As shown in Table 1, 82 patients (14 men and 68 women, aged 40.1±12.8 years) who diagnosed with CD were enrolled in our study. All patients received ETS and 74 patients (90.24%) relieved after surgery, of whom 71 patients had immediate remission and 3 patients showed delayed remission; whereas the remaining 8 patients didn’t achieve remission. Nineteen patients (19/82, 23.17%) developed VTE, among which 5 cases were before surgery, 10 within 1-week after ETS, and the remaining 4 were within 40 days after ETS. After excluded those who developed VTE before surgery, the left 77 patients were then divided into two groups: postoperative VTE group (pVTE, n=14) and non-VTE group (non-pVTE, n=63). In the pVTE group, 2 patients had PE, while the remaining 12 were calf DVT events. Importantly, only 2 patients with PE showed symptoms of shortness of breath and decreased oxygen saturation post-surgery (3 and 14 days, respectively) and then diagnosed of coexistent DVT and PE, whereas the remaining 12 patients were all asymptomatic. Ten patients (71.4%) developed VTE within 1-week after surgery, and the remaining 4 were within 40 days postoperatively (14, 33, 35, and 40 days, respectively) (Table 1). Moreover, the postoperative mortality rate in our study was 1.22% (1/82), whose direct cause of death was brain hemorrhage and perioperative VTE events (diagnosed of DVT before surgery and DVT plus PE after surgery).

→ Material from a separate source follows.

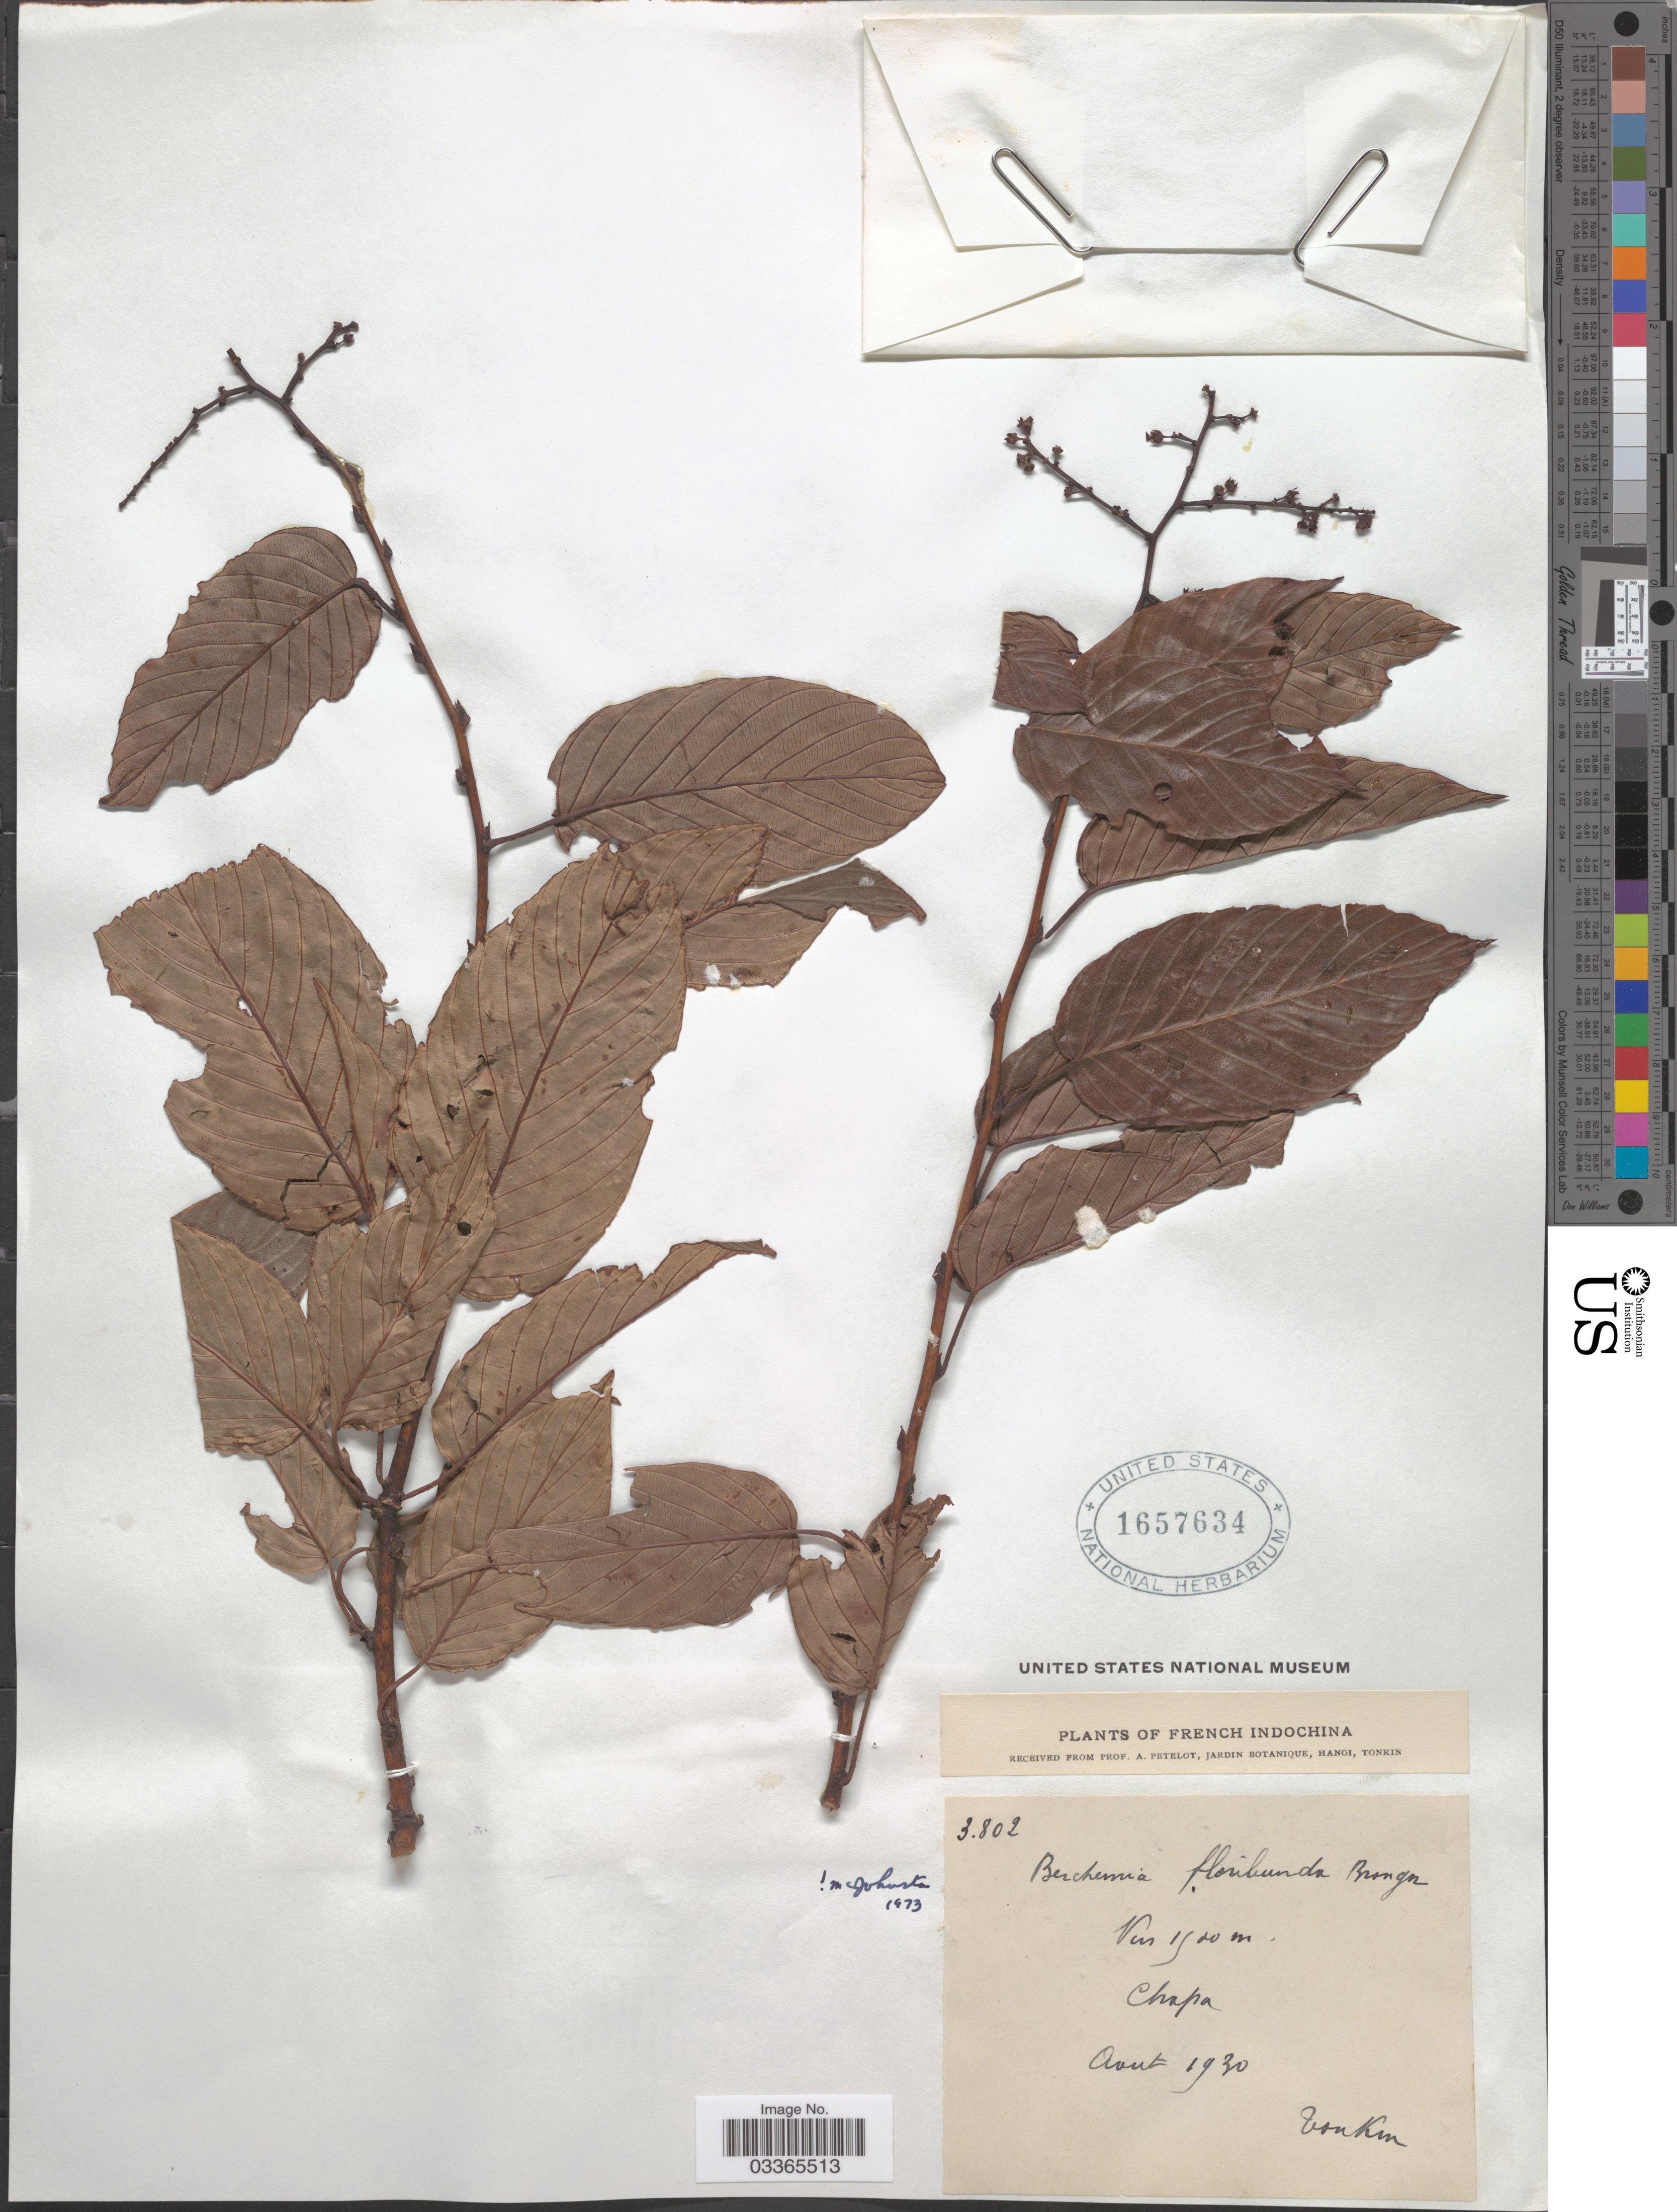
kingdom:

Baseline and clinical data for patients with postoperative VTE events
Patients’ clinical, biochemical features, and comorbidities are summarized in Table 2-1. The mean age of patients in the pVTE group was 50 (range 37-58) versus 34 (range 29-43) in the non-pVTE group (p<0.001). Current infections and diabetes were more common among pVTE patients (p<0.05). Hematocrit, 2h insulin, and C-peptide in OGTT test, and alanine aminotransferase (ALT) levels were lower in the pVTE group (p<0.05); whereas HbA1c was higher (p<0.05).

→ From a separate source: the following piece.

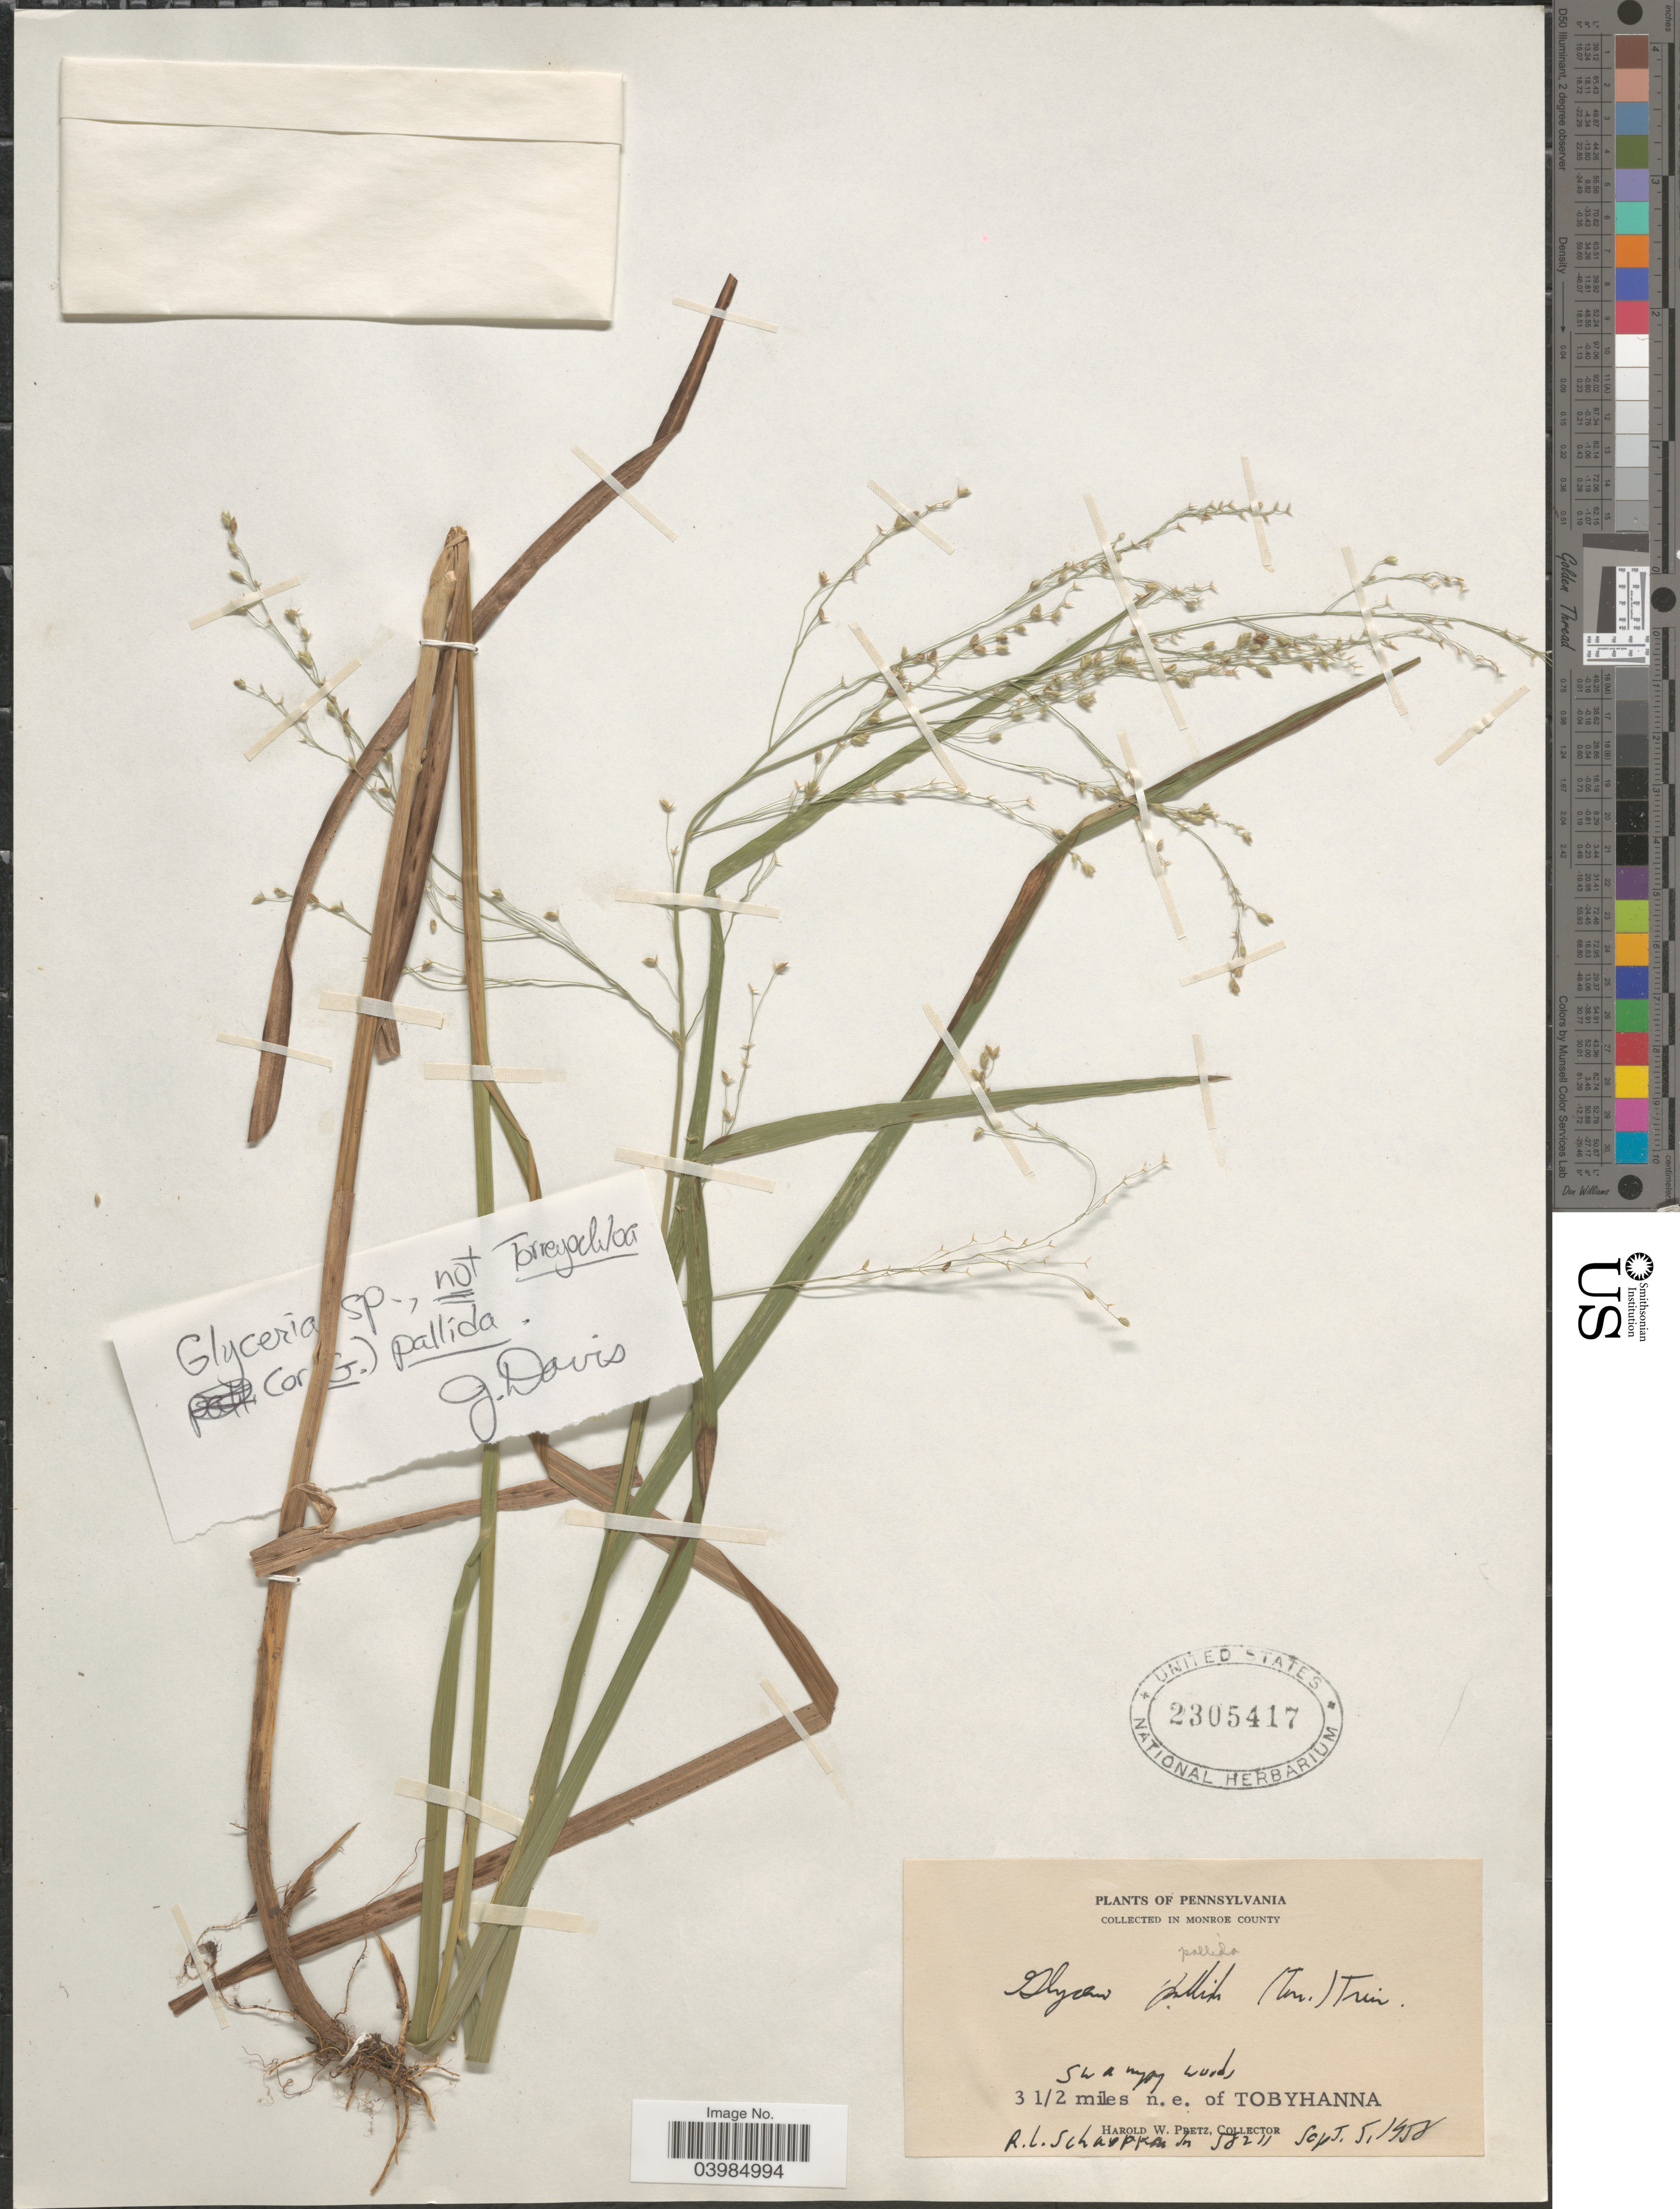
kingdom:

Table 2-2 summarizes surgery-related data, hormonal, and coagulation data. The remission rate was 78.57% (11/14) in pVTE group. Though without statistical significance, a higher remission rate was observed in the non-pVTE group (59/63, 93.65%, p>0.05). It is shown that bed time, usually represented patients’ statis status after surgery, was significantly longer in pVTE group than non-pVTE one (p<0.01). However, we didn’t observe statistical difference between groups when it comes to cerebrospinal fluid rhinorrhea rates, nadir cortisol levels after surgery within one week, as well as the post-surgery cortisol reduction value. In the meantime, no difference was observed regarding hormonal and coagulation parameters.
Correlations of postoperative VTE incident with clinical parameters in CD patients
Furthermore, we performed the correlation analysis to obtain the potent predictive parameters for VTE events in CD patients. As shown in Table 3, a strong positive correlation was found between VTE and age, course of disease, current infection, diabetes, blood urea nitrogen (BUN), HbA1c, postoperative bed time, and reduced mobility after surgery (defined as bed time>3days). Meanwhile, VTE was negatively correlated with ALT, 2h insulin, and C-peptide in OGTT.
Accuracy of CS-VTE score, Pauda score, and Caprini score in predicting VTE in our cohort
When we verified the CS-VTE score raised by Zilio M and his colleagues, the accuracy was about 76.83%, with a sensitivity of 10.53% and a specificity of 96.83%; which indicated that this scoring system might not enough to make an accurate prediction of VTE in Chinese CD patients. We also evaluated our entire cohort with the Padua prediction score and Caprini risk assessment model, which are wildly used in non-surgical and surgical inpatients to evaluate the risk of VTE, respectively17. In the low-risk and high-risk group of Pauda score, 20.83% (15/72) and 40% (4/10) patients had VTE, with a sensitivity of 21.1% and a specificity of 90.5%. In the low-risk, medium risk, high risk and extremely high group of Caprini score, 14% (7/50), 26.32% (5/19), 50% (6/12) and 100% (n=1) patients had VTE, thus the sensitivity was 36.8% and the specificity was 91.9%. In conclusion, these risk models can partially predict VTE in CD patients, but far from satisfying.
Establishment of a venous thromboembolism risk assessment model
By using stepwise regression analysis, we obtained 4 independent risk factors for VTE: age, 2-h insulin in OGTT, current infection, and postoperative bedtime. The nomogram method of the postoperative risk assessment model was then shown in Figure 1A. When evaluating patients with this model, we determined the points of each risk factor and then did the vertical lines to get score for each item. After summing up the total points, we can get the risk of VTE. The AUC of this model was 0.899 (95% CI, 0.787-0.999) (Figure 1B).